Background information
- Genres: Surf rock
- Years active: 2011-2014
- Spinoff of: King Gizzard & the Lizard Wizard
- Past members: Lucas Skinner, Sam Ingles, Oli Grinter
- Website: atolls.bandcamp.com

= Atolls (band) =

Australian surf-rock band

Atolls was an Australian surf-rock (Note: sometimes labeled as "fuzz-pop" due to their frequent usage of distortion) trio from Geelong (Note: Sometimes lumped together with Melbourne) fronted by Lucas Skinner from King Gizzard & the Lizard Wizard alongside Sam Ingles and Oli Grinter that existed from 2011 to 2014.

==History==
Atolls was described as the leading surf-rock band coming out of the crowded Geelong surf-rock scene. Their debut singles; Mumble and Water, would be released as a joint b-side which won Time Off's "Single Of The Week." Lucas is a strong supporter of preserving cassettes as a form of media, and advocated strongly for the bands music to be released on tape. Mumble and Water would later be released as part of the band's debut EP Hair Machine which was largely based on demos that Skinner created that fell outside King Gizzard & the Lizard Wizard's style. Inpress considered Hair Machine a potential "slacker anthem-of-the-year."
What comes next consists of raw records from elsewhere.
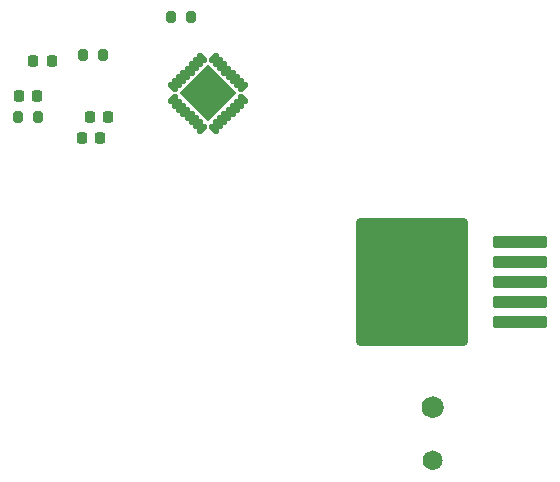
<source format=gbr>
%TF.GenerationSoftware,KiCad,Pcbnew,8.0.1*%
%TF.CreationDate,2025-01-14T19:30:57+01:00*%
%TF.ProjectId,plant caretaker,706c616e-7420-4636-9172-6574616b6572,rev?*%
%TF.SameCoordinates,Original*%
%TF.FileFunction,Soldermask,Bot*%
%TF.FilePolarity,Negative*%
%FSLAX46Y46*%
G04 Gerber Fmt 4.6, Leading zero omitted, Abs format (unit mm)*
G04 Created by KiCad (PCBNEW 8.0.1) date 2025-01-14 19:30:57*
%MOMM*%
%LPD*%
G01*
G04 APERTURE LIST*
G04 Aperture macros list*
%AMRoundRect*
0 Rectangle with rounded corners*
0 $1 Rounding radius*
0 $2 $3 $4 $5 $6 $7 $8 $9 X,Y pos of 4 corners*
0 Add a 4 corners polygon primitive as box body*
4,1,4,$2,$3,$4,$5,$6,$7,$8,$9,$2,$3,0*
0 Add four circle primitives for the rounded corners*
1,1,$1+$1,$2,$3*
1,1,$1+$1,$4,$5*
1,1,$1+$1,$6,$7*
1,1,$1+$1,$8,$9*
0 Add four rect primitives between the rounded corners*
20,1,$1+$1,$2,$3,$4,$5,0*
20,1,$1+$1,$4,$5,$6,$7,0*
20,1,$1+$1,$6,$7,$8,$9,0*
20,1,$1+$1,$8,$9,$2,$3,0*%
G04 Aperture macros list end*
%ADD10C,0.120000*%
%ADD11C,1.800000*%
%ADD12C,1.600000*%
%ADD13RoundRect,0.200000X0.200000X0.275000X-0.200000X0.275000X-0.200000X-0.275000X0.200000X-0.275000X0*%
%ADD14RoundRect,0.200000X-0.200000X-0.275000X0.200000X-0.275000X0.200000X0.275000X-0.200000X0.275000X0*%
%ADD15RoundRect,0.102000X-0.395131X0.179605X0.179605X-0.395131X0.395131X-0.179605X-0.179605X0.395131X0*%
%ADD16RoundRect,0.102000X-0.395131X-0.179605X-0.179605X-0.395131X0.395131X0.179605X0.179605X0.395131X0*%
%ADD17RoundRect,0.102000X-2.298946X0.000000X0.000000X-2.298946X2.298946X0.000000X0.000000X2.298946X0*%
%ADD18RoundRect,0.225000X-0.225000X-0.250000X0.225000X-0.250000X0.225000X0.250000X-0.225000X0.250000X0*%
%ADD19RoundRect,0.225000X0.225000X0.250000X-0.225000X0.250000X-0.225000X-0.250000X0.225000X-0.250000X0*%
%ADD20RoundRect,0.250000X2.050000X0.300000X-2.050000X0.300000X-2.050000X-0.300000X2.050000X-0.300000X0*%
%ADD21RoundRect,0.250002X4.449998X5.149998X-4.449998X5.149998X-4.449998X-5.149998X4.449998X-5.149998X0*%
G04 APERTURE END LIST*
D10*
%TO.C,J5*%
X153925000Y-113950000D02*
G75*
G02*
X152125000Y-113950000I-900000J0D01*
G01*
X152125000Y-113950000D02*
G75*
G02*
X153925000Y-113950000I900000J0D01*
G01*
X153825000Y-118450000D02*
G75*
G02*
X152225000Y-118450000I-800000J0D01*
G01*
X152225000Y-118450000D02*
G75*
G02*
X153825000Y-118450000I800000J0D01*
G01*
%TD*%
D11*
%TO.C,J5*%
X153025000Y-113950000D03*
D12*
X153025000Y-118450000D03*
%TD*%
D13*
%TO.C,R9*%
X125075000Y-84125000D03*
X123425000Y-84125000D03*
%TD*%
D14*
%TO.C,R6*%
X117925000Y-89375000D03*
X119575000Y-89375000D03*
%TD*%
D15*
%TO.C,U1*%
X131021449Y-86872106D03*
X131380659Y-86512895D03*
X131721909Y-86171646D03*
X132081119Y-85812435D03*
X132440329Y-85453225D03*
X132799540Y-85094015D03*
X133140789Y-84752765D03*
X133500000Y-84393555D03*
D16*
X134505788Y-84393555D03*
X134864999Y-84752765D03*
X135206248Y-85094015D03*
X135565459Y-85453225D03*
X135924669Y-85812435D03*
X136283879Y-86171646D03*
X136625129Y-86512895D03*
X136984339Y-86872106D03*
D15*
X136984339Y-87877894D03*
X136625129Y-88237105D03*
X136283879Y-88578354D03*
X135924669Y-88937565D03*
X135565459Y-89296775D03*
X135206248Y-89655985D03*
X134864999Y-89997235D03*
X134505788Y-90356445D03*
D16*
X133500000Y-90356445D03*
X133140789Y-89997235D03*
X132799540Y-89655985D03*
X132440329Y-89296775D03*
X132081119Y-88937565D03*
X131721909Y-88578354D03*
X131380659Y-88237105D03*
X131021449Y-87877894D03*
D17*
X134002894Y-87375000D03*
%TD*%
D18*
%TO.C,C23*%
X123325000Y-91125000D03*
X124875000Y-91125000D03*
%TD*%
D19*
%TO.C,C4*%
X120775000Y-84625000D03*
X119225000Y-84625000D03*
%TD*%
D13*
%TO.C,R12*%
X132527894Y-80925000D03*
X130877894Y-80925000D03*
%TD*%
D18*
%TO.C,C10*%
X117975000Y-87625000D03*
X119525000Y-87625000D03*
%TD*%
D20*
%TO.C,U4*%
X160400000Y-99975000D03*
X160400000Y-101675000D03*
X160400000Y-103375000D03*
D21*
X151250000Y-103375000D03*
D20*
X160400000Y-105075000D03*
X160400000Y-106775000D03*
%TD*%
D18*
%TO.C,C24*%
X123975000Y-89375000D03*
X125525000Y-89375000D03*
%TD*%
M02*

</source>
The band would release a second EP, New Dream, the following year described as a "mixture of high and earthy tones" and "laidback, garage goodness." In the buildup to its release the band released one of the EP's songs, Dwell Breaker as a single.

==Style==
The band was described as a middle ground between The Black Rebel Motorcycle Club and The Dandy Warhols with a blend of psych-rock and surf-rock similar to The Black Lips. Near the end of the bands existence it was described as "criminally undervalued and perpetually overlooked."

==Discography==
===Singles===
- Dwell Breaker
- Mumble
- Water
- Worn

===EPs===
- Hair Machine (April 2013)
- New Dream (April 2014)

==Legacy==
Lucas reunited with Ingles to form Heavy Moss a psych-pop quartet.